Page excerpt below:

President Joe Biden and China’s Xi Jinping will hold their much-anticipated virtual summit on Monday evening as the two sides look to dial back tensions after a rough start to the US-China relationship since Mr Biden took office earlier this year.
The White House is setting low expectations for the video call, saying no major announcements are expected to come from the meeting.
Mr Biden aims to stress that the two nations need to set limits in deepening areas of conflict in the increasingly complicated relationship between the two nations.
“The two leaders will discuss ways to responsibly manage the competition between the United States and the PRC (People’s Republic of China), as well as ways to work together where our interests align,” White House press secretary Jen Psaki said in a statement announcing the summit.
“Throughout, President Biden will make clear US intentions and priorities and be clear and candid about our concerns.”
The meeting will be the third engagement between the two leaders since February. It comes after the US and China this week pledged at UN climate talks in Glasgow to increase their co-operation and speed up action to rein in climate-damaging emissions.
White House national security adviser Jake Sullivan and senior Chinese foreign policy adviser Yang Jiechi came to an agreement on holding the Biden-Xi virtual summit by the end of the year, when they met last month for talks in Zurich.
The virtual meeting was proposed after Mr Biden, who spent a substantial amount of time with Mr Xi when the two were vice presidents, mentioned during a September phone call with the Chinese leader that he would like to be able to see him again, according to the White House.
Mr Xi has not left China during the coronavirus pandemic. White House officials proposed a virtual summit as the best substitute for the two to have a substantive conversation on a number of issues that have put strains on the US-China relationship.

End of Page excerpt.

* **Questions**:
[1] Update the Biden-Xi summit article, starting with "The meeting will" and going on through "talks in Zurich.", and put "Geneva" wherever "Zurich" appears.
[2] Go on with the Biden-Xi summit article, starting right after its last sentence.

Given data below:

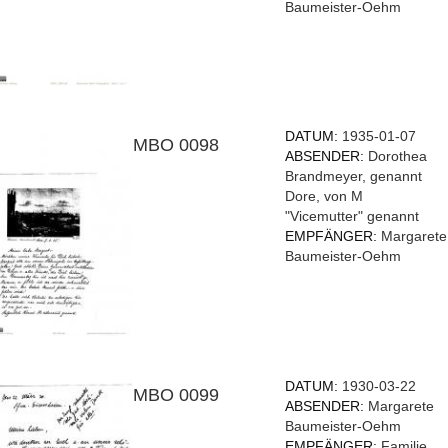
Baumeister-Oehm
DATUM:
1935-01-07
MBO 0098
ABSENDER:
Dorothea
Brandmeyer, genannt
Dore, von M
"Vicemutter" genannt
EMPFÄNGER:
Margarete
Baumeister-Oehm
DATUM:
1930-03-22
MBO 0099
ABSENDER:
Margarete
Baumeister-Oehm
EMPFÄNGER:
Familie,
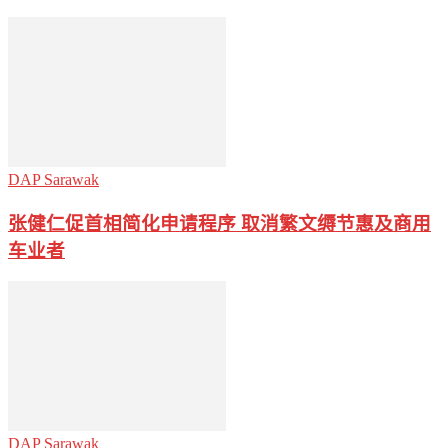
DAP Sarawak
张健仁促首相简化申请程序 取消繁文缛节惠及商用
车业者
DAP Sarawak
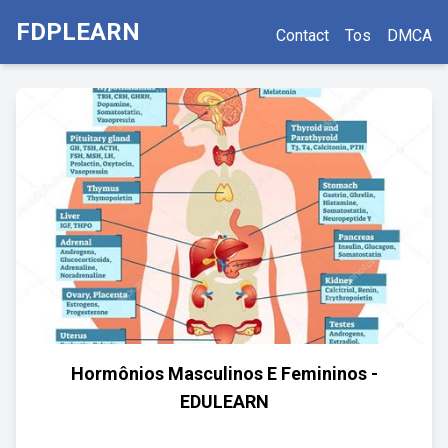
FDPLEARN
Contact
Tos
DMCA
Hormônios Masculinos E Femininos -
EDULEARN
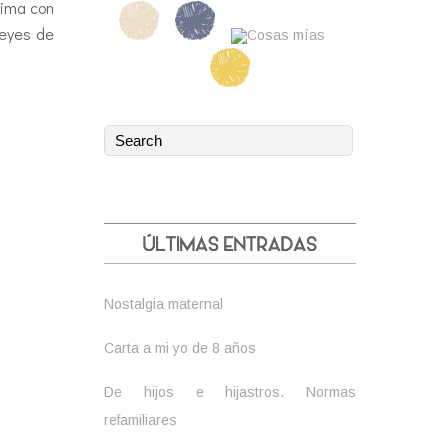
sima con
reyes de
Nostalgia maternal
Carta a mi yo de 8 años
De hijos e hijastros. Normas
refamiliares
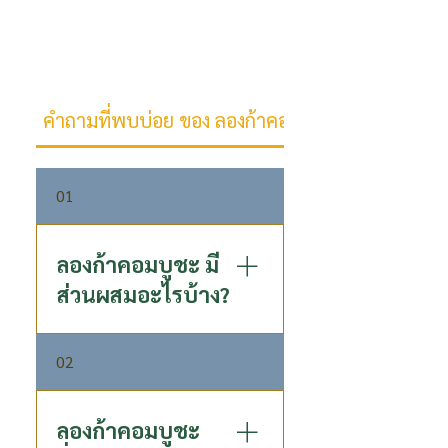
คำถามที่พบบ่อย ของ ลองก้าคอมบูชะ
01
ลองก้าคอมบูชะ มี
ส่วนผสมอะไรบ้าง?
ลองก้า คอมบูชะ คือเครื่องดื่มชา
02
หมักแท้ที่มีส่วนผสมหลักจากชา
อู่หลงคุณภาพ หมักกับน้ำลำไย
เข้มข้นสูตรเฉพาะของ P80 โดย
ลองก้าคอมบูชะ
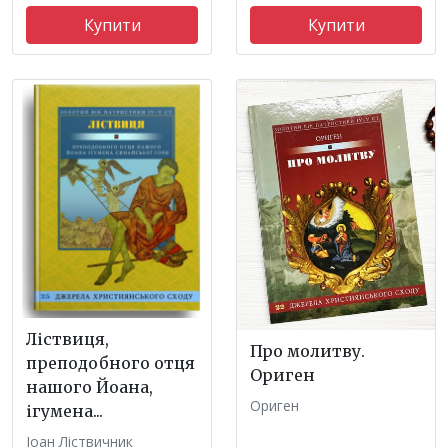
Купити
Купити
Ліствиця,
Про молитву.
преподобного отця
Ориген
нашого Йоана,
Ориген
ігумена...
Іоан Ліствичник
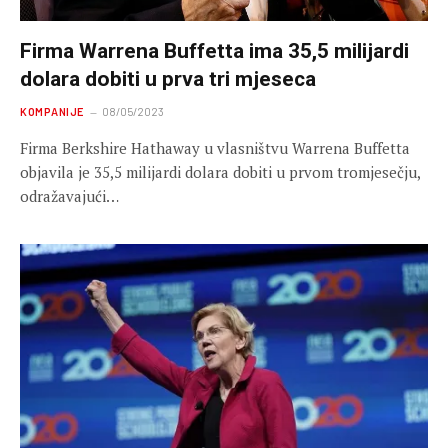
Firma Warrena Buffetta ima 35,5 milijardi
dolara dobiti u prva tri mjeseca
KOMPANIJE
08/05/2023
Firma Berkshire Hathaway u vlasništvu Warrena Buffetta
objavila je 35,5 milijardi dolara dobiti u prvom tromjesečju,
odražavajući…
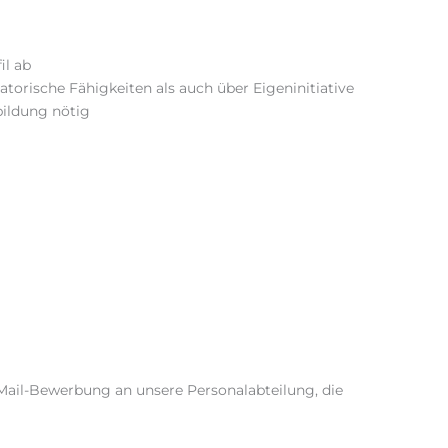
il ab
atorische Fähigkeiten als auch über Eigeninitiative
bildung nötig
-Mail-Bewerbung an unsere Personalabteilung, die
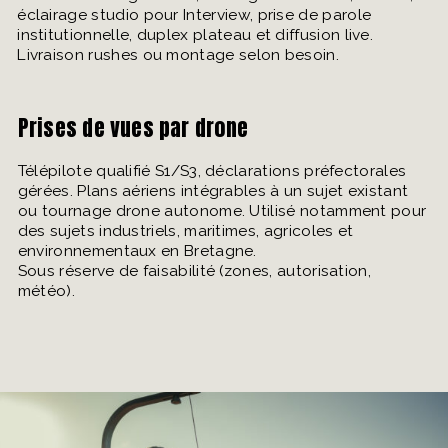
éclairage studio pour Interview, prise de parole
institutionnelle, duplex plateau et diffusion live.
Livraison rushes ou montage selon besoin.
Prises de vues par drone
Télépilote qualifié S1/S3, déclarations préfectorales
gérées. Plans aériens intégrables à un sujet existant
ou tournage drone autonome. Utilisé notamment pour
des sujets industriels, maritimes, agricoles et
environnementaux en Bretagne.
Sous réserve de faisabilité (zones, autorisation,
météo).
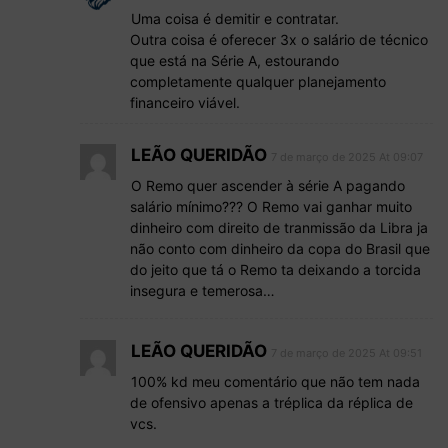
Uma coisa é demitir e contratar.
Outra coisa é oferecer 3x o salário de técnico
que está na Série A, estourando
completamente qualquer planejamento
financeiro viável.
LEÃO QUERIDÃO
7 de março de 2025 At 09:07
O Remo quer ascender à série A pagando
salário mínimo??? O Remo vai ganhar muito
dinheiro com direito de tranmissão da Libra ja
não conto com dinheiro da copa do Brasil que
do jeito que tá o Remo ta deixando a torcida
insegura e temerosa…
LEÃO QUERIDÃO
7 de março de 2025 At 09:51
100% kd meu comentário que não tem nada
de ofensivo apenas a tréplica da réplica de
vcs.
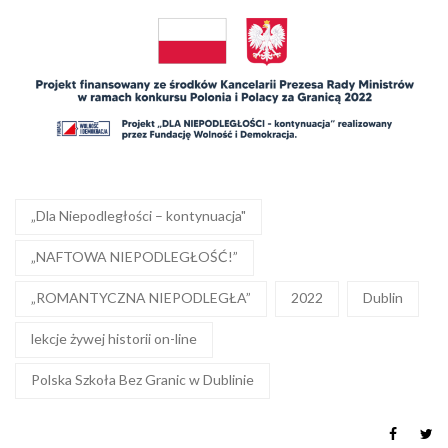
„Dla Niepodległości – kontynuacja"
„NAFTOWA NIEPODLEGŁOŚĆ!”
„ROMANTYCZNA NIEPODLEGŁA”
2022
Dublin
lekcje żywej historii on-line
Polska Szkoła Bez Granic w Dublinie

End of Given data.

* **Written answers**:
[1]
The meeting will be the third engagement between the two leaders since February. It comes after the US and China this week pledged at UN climate talks in Glasgow to increase their co-operation and speed up action to rein in climate-damaging emissions.
White House national security adviser Jake Sullivan and senior Chinese foreign policy adviser Yang Jiechi came to an agreement on holding the Biden-Xi virtual summit by the end of the year, when they met last month for talks in Geneva.

[2]
“We hope the US will work together with China to jointly strive to make the leaders’ summit a success and bring China-US ties back to the right track of sound and stable development,” Chinese Foreign Ministry spokesman Wang Wenbin said.
There has been no shortage of tension in the relationship in recent months as Mr Biden has made clear he sees Beijing’s actions on a number of fronts as concerning.
The president criticised Beijing for human rights abuses against ethnic minorities in north-west China, cracking down on pro-democracy efforts in Hong Kong, and resisting global pressure to co-operate fully with investigations into the origins of the coronavirus pandemic.
Tensions have also been exacerbated recently by the Chinese military flying dozens of sorties near the self-ruled island of Taiwan, which Beijing considers part of its territory.
Mr Biden, at the G20 meeting in Rome and again at the UN climate gathering, criticised Mr Xi for failing to show up at the summits, where world leaders discussed the way forward on the pandemic and steps to ease the impact of climate change.
“I think it’s been a big mistake, quite frankly, for China… not showing up,” Mr Biden said in Glasgow.
“The rest of the world is going to look to China and say, what value added have they provided?”
Both leaders took part in Friday’s Asia-Pacific Economic Co-operation (Apec) virtual meeting, where leaders discussed efforts to end the Covid-19 pandemic and support the global economic recovery.